COS 73-4 - Bogging down a runaway train: A potential mitigating factor for the permafrost carbon-climate feedback

Thursday, August 15, 2019: 9:00 AM
M105/106, Kentucky International Convention Center
Lucas J. Albano, Ecology and Evolutionary Biology, University of Toronto - Mississauga, Mississauga, ON, Canada, Merritt R. Turetsky, Department of Integrative Biology, University of Guelph, Guelph, ON, Canada, Michelle Mack, Center for Ecosystem Science and Society, Northern Arizona University, Flagstaff, AZ and Evan S. Kane, School of Forest Resources and Environmental Science, Michigan Technological University, Houghton, MI
Background/Question/Methods

Climate warming in northern high-latitude regions is triggering widespread permafrost thaw, whereby large amounts of previously frozen soil carbon and nitrogen become available for biological uptake, while the ensuing land subsidence leads to the conversion of forests into bog systems. Increased microbial activity post-thaw also stimulates soil carbon mineralization and the release of greenhouse gases, contributing to further warming through the permafrost carbon-climate feedback, a well-documented feedback mechanism projected to have a pronounced, accelerating effect on future climate change. However, few studies have addressed whether wetland plants can access new nitrogen sources made available post-thaw, which could potentially increase primary productivity and offset some permafrost carbon losses.

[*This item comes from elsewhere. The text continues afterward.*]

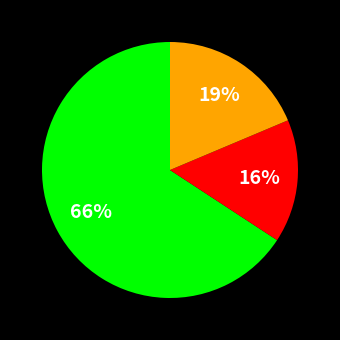

To the nearest percent, what is the average slice percentage?

33%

Two research questions were explored through an in vivo ammonium uptake experiment on Carex aquatilis roots excavated from bogs that developed following permafrost thaw in an interior Alaskan forest: 1) does C. aquatilis ammonium uptake vary with depth and time-after-thaw; 2) does variation in C. aquatilis growth characteristics and ammonium uptake correlate with aboveground primary production?

Results/Conclusions

Deep C. aquatilis roots had similar rates of ammonium uptake to shallow roots, while maximum rooting depth, but not belowground biomass, was positively correlated with aboveground biomass. Our findings indicate that plants are accessing deep soil resources near the thaw front, but we found no decline in deep root ammonium uptake with time-after-thaw, as would be expected if plants were responding to a short-term pulse release of nitrogen from thawing permafrost organic matter. Our results therefore suggest that the deep roots of C. aquatilis are not significantly affected by anoxic conditions typical of bog systems, can contribute to plant nitrogen uptake in the long term, and may impact primary productivity.

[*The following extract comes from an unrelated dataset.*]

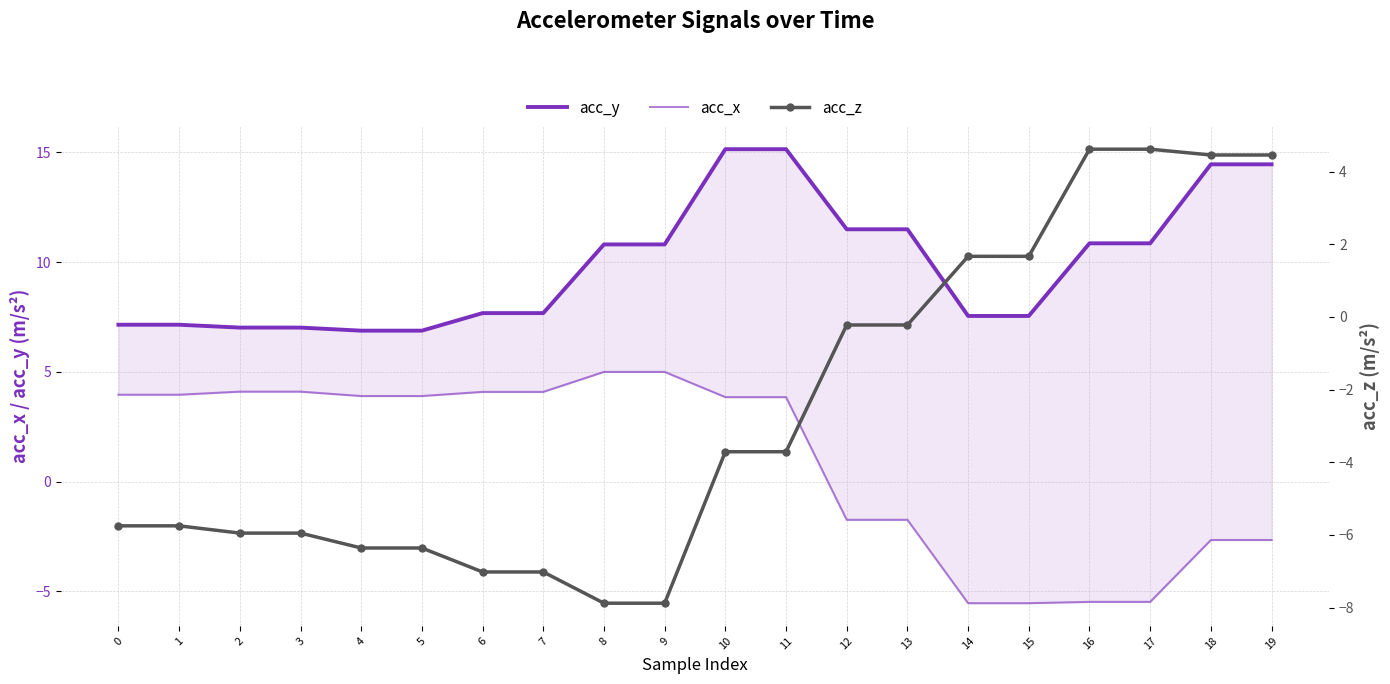

Which series has the largest total across all categories?

acc_y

As permafrost thaw and disproportionately fast climate warming are both occurring in the same regions globally, northern communities will likely be interested in any factors affecting future climate projections. This work supplements information on the permafrost carbon-climate feedback with an understanding of how subarctic plants respond to warming and how ecosystems might help stabilize future warming through enhanced carbon sequestration.